Optimal rectangular microchannel design, using simulated annealing, unified particle swarm and spiral algorithms, in the presence of spreading resistance

• Rectangular microchannels were modelled considering EGM and thermal spreading.
• The designs were optimized using the SA, UPSO, and SO algorithms.
• All optimization methods yielded good designs but UPSO was more precise.
• We compared combinations of three bulk materials and two working fluids.
• We determined that an aluminum heat sink with ammonia gas was the best design.

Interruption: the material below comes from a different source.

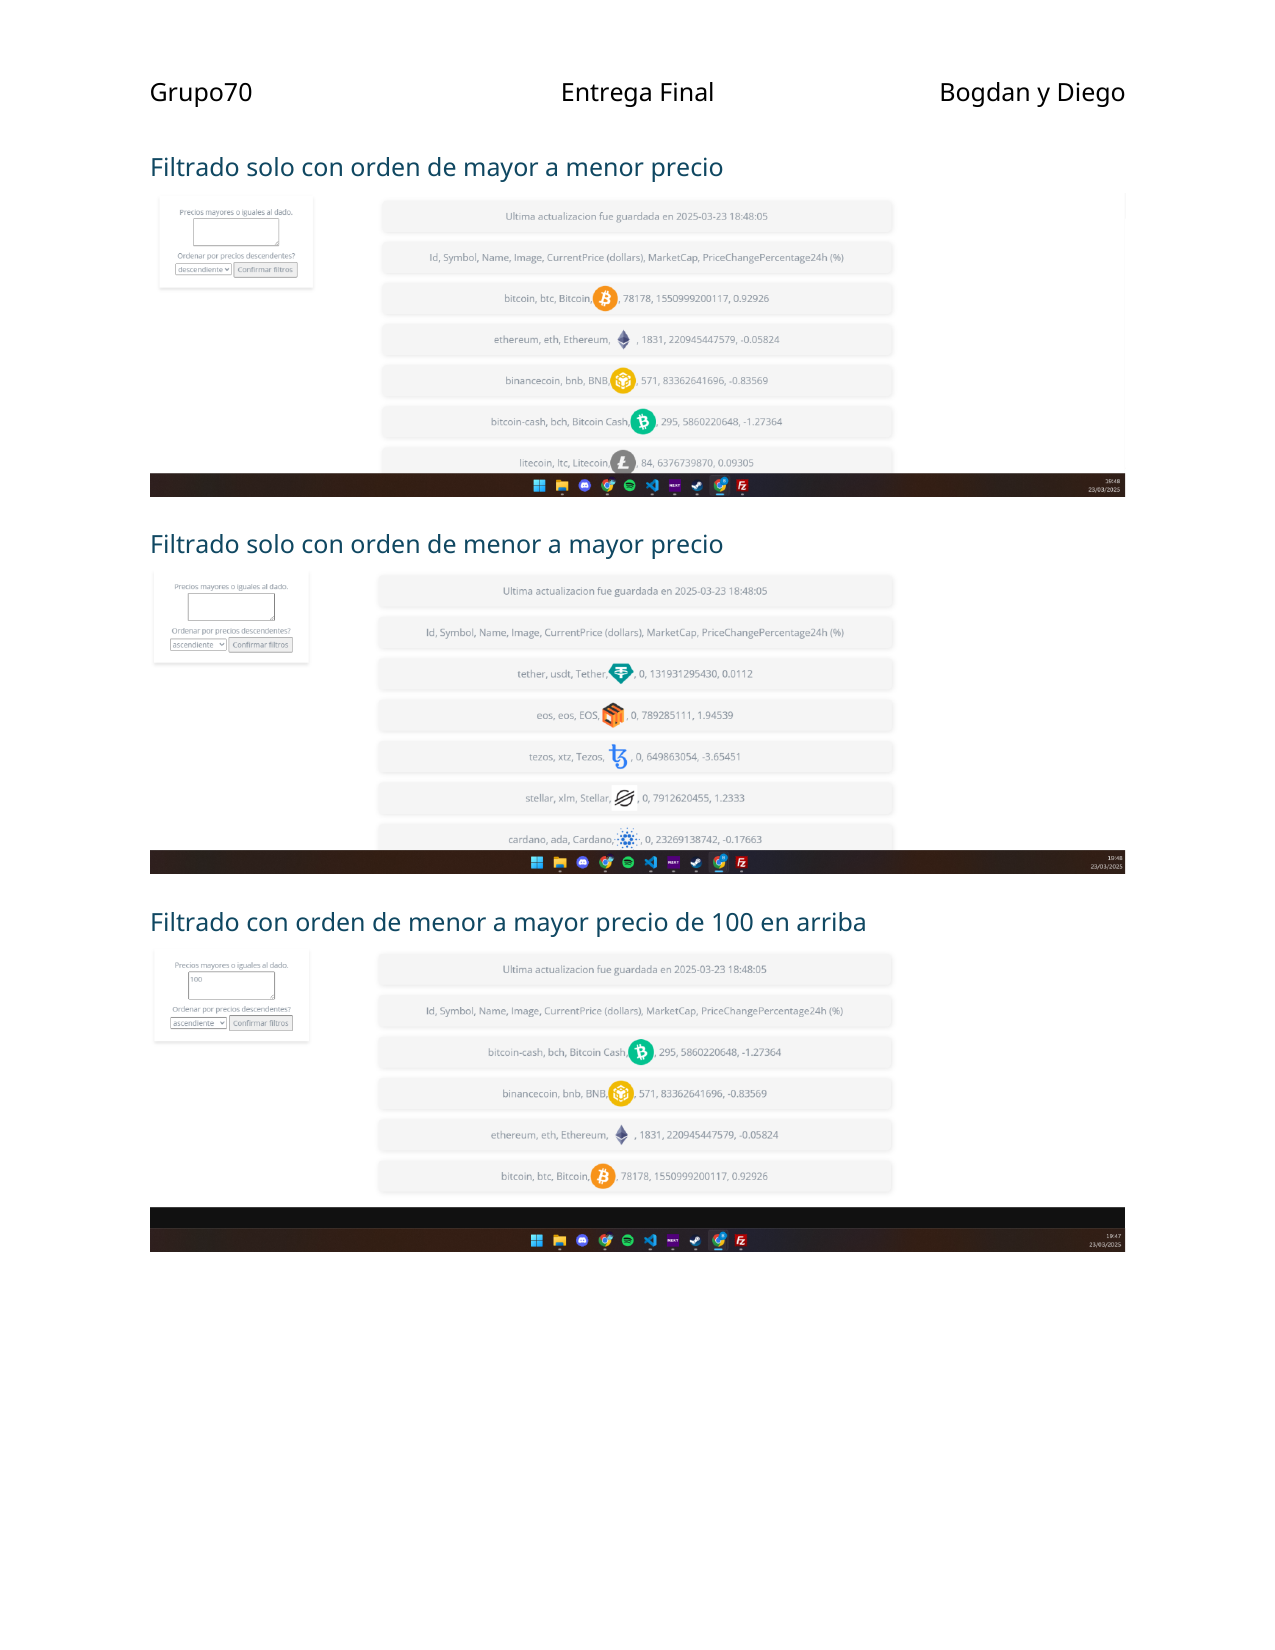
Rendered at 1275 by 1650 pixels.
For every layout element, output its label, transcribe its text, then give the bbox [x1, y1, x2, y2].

This article focuses on the solution of the mathematical model of a rectangular microchannel through three algorithms: SA (Simulated Annealing), UPSO (Unified Particle Swarm Optimization) and SO (spiral Optimization). The criterion of minimum entropy generation was used for constructing the model, which includes the effect of the thermal spreading resistance. This type of thermal resistance occurs whenever a smaller heat source (e.g. the chip) comes in contact with the base of a larger heat transfer element (e.g. the heat sink). This simulation work was split into two stages. The first one considered different scenarios for a silicon heat sink using air as a working fluid. In this case, volume flow rates between 4.0 and 4.5 × 10−3 m3/s exhibited lower values of entropy generation rate. The second stage considered three materials (silicon, aluminum, and copper) and two working fluids (air and ammonia gas). We found, for this particular set of conditions, that entropy generation becomes minimum, for a given material and working fluid, as long as a volume flow rate of 4.5 × 10−3 m3/s is used. Even so, the best practical configuration found was an aluminum heat sink with ammonia gas. For all the simulations, a marked effect due to the spreading resistance was found, typically ignored in real life applications.